Doesn't network ranking have to do with advertising?
My memory on this is fading but I think that yes it does. And of course, how many advertisers you can get on your shows, and how much they pay to be there, is directly tied to how your shows & network have performed in the most recent ratings; ie: how many eyeballs could you attract to see those show and the ads attached. Something like that.
Dying is definitely a strong term.
I think more accurately put, its evolving and will continue to do so. Network TV has a strong advantage in some key areas and eventually there will be network executives who understand the changing media landscape enough to capitalize on the strengths and minimize the weaknesses better than the current crop of execs.
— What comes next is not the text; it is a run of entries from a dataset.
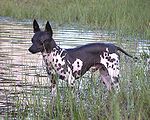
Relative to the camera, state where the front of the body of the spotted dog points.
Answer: to the viewer's left
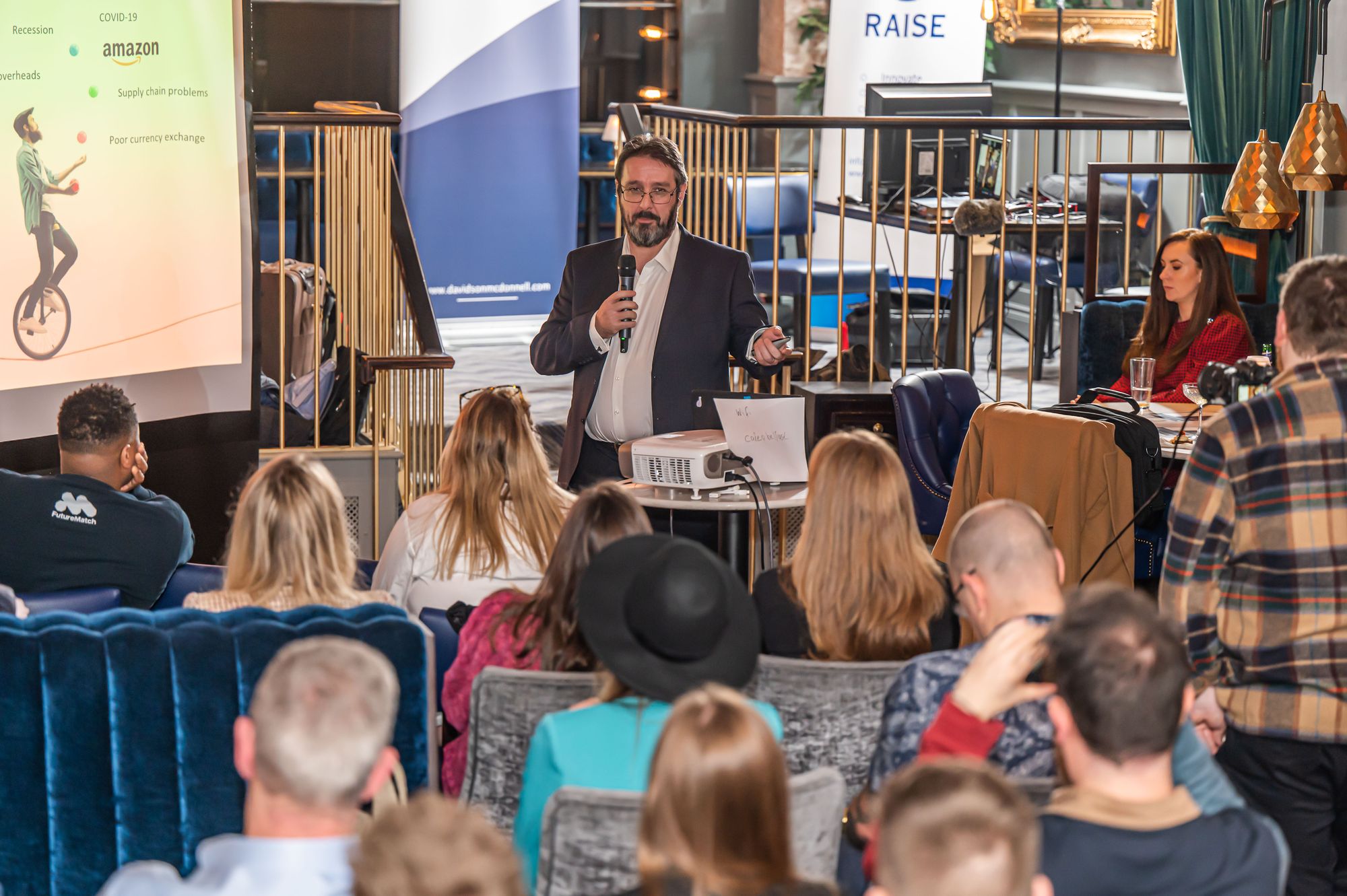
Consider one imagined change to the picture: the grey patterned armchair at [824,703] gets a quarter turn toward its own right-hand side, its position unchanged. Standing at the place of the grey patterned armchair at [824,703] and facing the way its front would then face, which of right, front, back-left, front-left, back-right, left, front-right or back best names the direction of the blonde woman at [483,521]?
back-left

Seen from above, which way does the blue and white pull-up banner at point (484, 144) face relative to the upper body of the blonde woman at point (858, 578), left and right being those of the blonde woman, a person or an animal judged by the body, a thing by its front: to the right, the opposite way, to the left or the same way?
the opposite way

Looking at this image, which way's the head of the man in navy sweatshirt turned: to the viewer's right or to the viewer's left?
to the viewer's right

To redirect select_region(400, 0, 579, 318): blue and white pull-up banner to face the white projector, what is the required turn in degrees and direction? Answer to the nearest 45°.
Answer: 0° — it already faces it

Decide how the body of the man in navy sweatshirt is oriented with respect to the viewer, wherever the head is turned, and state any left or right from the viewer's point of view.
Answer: facing away from the viewer and to the right of the viewer

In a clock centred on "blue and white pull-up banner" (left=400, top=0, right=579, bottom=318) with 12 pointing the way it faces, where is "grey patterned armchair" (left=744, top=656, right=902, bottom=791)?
The grey patterned armchair is roughly at 12 o'clock from the blue and white pull-up banner.

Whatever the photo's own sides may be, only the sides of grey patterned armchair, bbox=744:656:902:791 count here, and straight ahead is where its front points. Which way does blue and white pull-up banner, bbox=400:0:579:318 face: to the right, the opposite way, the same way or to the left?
the opposite way

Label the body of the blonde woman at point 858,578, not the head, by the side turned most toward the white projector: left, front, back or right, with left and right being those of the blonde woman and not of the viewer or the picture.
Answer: front

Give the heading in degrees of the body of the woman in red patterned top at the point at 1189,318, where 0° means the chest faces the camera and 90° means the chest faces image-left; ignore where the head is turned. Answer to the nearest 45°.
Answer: approximately 45°

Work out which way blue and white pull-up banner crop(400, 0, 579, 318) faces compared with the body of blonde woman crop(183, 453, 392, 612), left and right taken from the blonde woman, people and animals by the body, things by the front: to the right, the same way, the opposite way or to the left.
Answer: the opposite way

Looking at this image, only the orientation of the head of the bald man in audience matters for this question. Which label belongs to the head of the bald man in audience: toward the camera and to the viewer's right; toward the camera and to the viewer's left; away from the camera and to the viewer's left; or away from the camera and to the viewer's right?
away from the camera and to the viewer's left

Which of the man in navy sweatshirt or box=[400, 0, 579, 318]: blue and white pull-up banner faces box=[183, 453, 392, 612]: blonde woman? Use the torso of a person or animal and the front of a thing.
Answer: the blue and white pull-up banner

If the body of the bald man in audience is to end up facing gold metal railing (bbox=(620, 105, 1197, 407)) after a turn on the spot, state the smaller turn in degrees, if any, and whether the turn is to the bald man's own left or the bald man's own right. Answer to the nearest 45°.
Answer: approximately 45° to the bald man's own right

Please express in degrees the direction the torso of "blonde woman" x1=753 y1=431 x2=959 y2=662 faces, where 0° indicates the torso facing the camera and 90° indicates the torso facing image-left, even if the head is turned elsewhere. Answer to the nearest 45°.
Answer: approximately 180°

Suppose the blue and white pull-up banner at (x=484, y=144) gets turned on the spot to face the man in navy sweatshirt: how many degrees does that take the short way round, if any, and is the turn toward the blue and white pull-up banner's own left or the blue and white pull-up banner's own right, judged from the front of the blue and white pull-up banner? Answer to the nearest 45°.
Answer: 0° — it already faces them
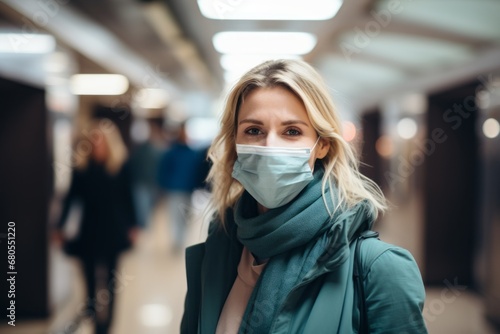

When I worked at NBC, I was directly involved in some concepts that were never implemented that were pretty cool and groundbreaking ideas. The ol'skool TV execs were threatened by the internet and all things interactive and saw it overall as a distraction from their mainline business objectives. Warren Littlefield and Don Ohlmeyer were particularly dense in these areas in my limited experience. From my exterior perspective, I don't think NBC's Jeff Zucker gets it today either.
Ironically enough, the one NBC executive I encountered who really understood the possibilities of the merging of media was Jamie Tarses. It was one thing she 'got'. But we all know what happened to her...
Too many people see it as TV vs. everything else. It is never as simple as that.
The correct answer is TV + everything else.
Someone will figure that out and do it right eventually. And then it will be the 'cyclical' thing I referred to earlier in this thread. When that happens, industry rags will do stories on the rebirth & resurgence of network television etc.
I have a LIFE Magazine from 1948 that predicts TV will never catch on and never compete with radio effectively and may be doomed to failure. And then I have another article that was published some years later that predicts that 'radio as we know it today is doomed'. That article was written over 25 years ago.
That article actually was right of course, after a fashion at least. Radio did evolve into a completely different animal. Some would argue for the worse. As someone who is a bit a student of media in all its forms and who now works in that same radio business, I agree somewhat. Or at least I long for some of the things that are gone as part of those changes. It's hard to separate the emotional connections.
We went thru this massive automation phase, but then that went away. And most recently, at least stateside, radio went thru the Clear-Channel consolidation phase, but even that now is disappearing as Clear Channel frees itself of hundreds of licenses. The process will create once again, what CC got rid of -- local & regional pockets of ownership. The key to radio is being live and local. National ownership with all kinds of syndicated programming couldn't accomplish those two goals; nor could automation.
I harp on cyclical, but I've seen enough to know that the industry (be it TV, Radio, Movies whatever) is driven in large part by the executive ranks .. and the very nature of the business means those people turn over in big numbers every 10 to 15 years. (often much sooner than that)
And just as the staffing is cyclical, so are these arguments proclaiming the death of any given form of media or delivery method.
Radio was going to be the death of newspapers and record sales. Movies supposedly marked the end of live theatre. Television was going to kill off radio and/or the movies. Cable was going to be the network-tv-killer. Home video was going to ravage the movie industry. Satellite was going to kill cable. Pay Per View was going to kill the home video sales/rental business. TIVO was going to change EVERYTHING.
And of course, computers & the internet were going to team up to kill network AND cable TV, radio, the movies, the music industry, newspapers, magazines, the video rental business, cable TV, satellite, TIVO, your home phone service, Kodak's entire photography business, the adult novelty store, your local grocery store and probably books too!
None of things happened in the dramatic fashion envisioned.
Instead, each has changed the media world in both big and small ways. So I can't honestly think that the internet/iPod/YouTube/whatever will kill network TV. But it sure will change things. That's how it goes.
If you don't like change, stay the heck away from a job in the media industry.
With each introduction of a new media form, or method of delivery, it changed the landscape considerably and sometimes yes even dramatically, but it didn't kill those industries in one fell swoop. Instead, the economics changed, the audience shifted and frequently the size scaled, those who couldn't change or evolve in a profitable fashion failed or were bought, the rest carried on and the industries evolved.
Corporate natural selection if you will; the free market & capitalism in action. The only alternative I can think of is communism.
Network TV, just like radio, movies, newspapers, books and live theatre, ain't dying. It's changing and probably in some pretty substantial ways.
It may not be the network TV we're used to or the one we liked. And in a few years we may not even recognize it all, but it ain't going anywhere.